Ahlâkî ilkelerin, inancın, düşüncenin yerinin olmadığı şu zamanda.
Evet, şu zamanda?
Sosyal medyada, gazetelerin iki ile üçüncü sayfalarında, televizyonların gün boyu dedikodu ve her tür müptezelliği insan ruhuna, kalbine boca ettiği şu zamanda?
Alışveriş merkezlerinin oto parklarında koyun sürüleri gibi dizilen arabaların içinden çıkanların çılgınca, başı dönmüş bir şekilde, birbiriyle yarışan, itişenlerin cümbüşündeki şu dünyada. Geleceklerini bile ipotek altına alanların ceplerindeki banka kartlarından, kredilerden gözlerin önlerini göremediği şu zamanda. Faizin sıradanlığında, sermayenin, paranın, dünyalıkların belleklerde putlaştığı şu zamanda.
Karmaşa, kargaşa, kaos, düşüncesizlik, cinsellik, futbol güdümlü bir toplumda?
Neyi nasıl konuşacağız, kime ne anlatacağız. Irkının sarhoşluğunu dinin, medeniyetin, kültürün üzerine çıkaranların önde olduğu şu zamanda?
Evet, şu zamanda.
Tüketim çılgınlığı faizden daha tehlikelidir. Faiz konusu bir devletin politikası, dayatması ve beslendiği bir kaynak. İnsanların ellerini kollarını bağladığı soyut bir dünya ve yapı. İnsanlar bu koşullarda yaşamaya zorunlu, çıkış yolu yok. Ancak sakınabildiği kadar sakınılıyor. O da tam anlamıyla karşılık bulmuyor.
Tüketim, sınırsız bir çılgınlık alanı. Gönüllü bir kapılış ve sürükleniş dünyası. İnsanların gönüllü olarak har vurup harman savurduğu bir yaşayış. Aldıklarını çok kısa sürede çöpe attığı ya da alınan bir nesnenin bir telefonun, bir bilgisayarın bir süre sonra artık işlevsiz kaldığı, onun yerine mutlaka bir yenisinin alma zorunluluğunun olduğu bir hayat anlayışı.
İnsanın ahlakını, sınırlarını zorlayan bir çılgınlık alanı. Henüz tanıştığı bir genç kız için taksitle alınan dört bin liralık bir cep telefonunun ardından genç kızın çekip gitmesi. Sonrası cinayetler, vahşi ölümlerin yaşandığı bir başka dünya.
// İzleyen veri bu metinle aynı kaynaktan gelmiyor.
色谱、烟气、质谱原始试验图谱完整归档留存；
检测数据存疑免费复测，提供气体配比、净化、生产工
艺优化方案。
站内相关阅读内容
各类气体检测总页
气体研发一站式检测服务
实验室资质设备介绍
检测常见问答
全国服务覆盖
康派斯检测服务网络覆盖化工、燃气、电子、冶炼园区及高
Öğretmenin öğretmen olamadığı, şu bizim çocuklarımızın absürtlüklerle, sosyal medya çılgınlıklarıyla, alay ve küçük düşürmelerle oluşan bir gençliğin dünyasındaki bir yaşama kültürüyle yetişenlerin şu âlemde.
Ahlâkın, maneviyatın, inancın, kültürün, düşüncenin, medeniyetin, günah ve sevap bilincinin olmadığı şu zamanda. Bir gençlik.
Evet, bunların gölgesinde var olma mücadelesi, savaşı ve bunalımından çıkış için çırpınılırken; laylomcuların, hamaset goygoycularının, çağırtkanların olduğu şu dünyada, şu Türkiye´de, kime neyi nasıl anlatacaksınız.
Moda veya nöbet haldeki savruluşların gelip geçiciliği asla göz ardı değil. Her nasılsa yerine bir yeni dönem oluşur, her nasılsa karanlıktan beslenenler için yeni bir gün başlayabilir, yeni şeytanlar oluşturulur. Ölen insan, ölen can, yanan yürekler, ateşlerin içine düştüğü yuvalar? Hamasiler nöbetlerini tuttuktan sonra evlerine çekilirler yanan yürekler yanmaya devam eder.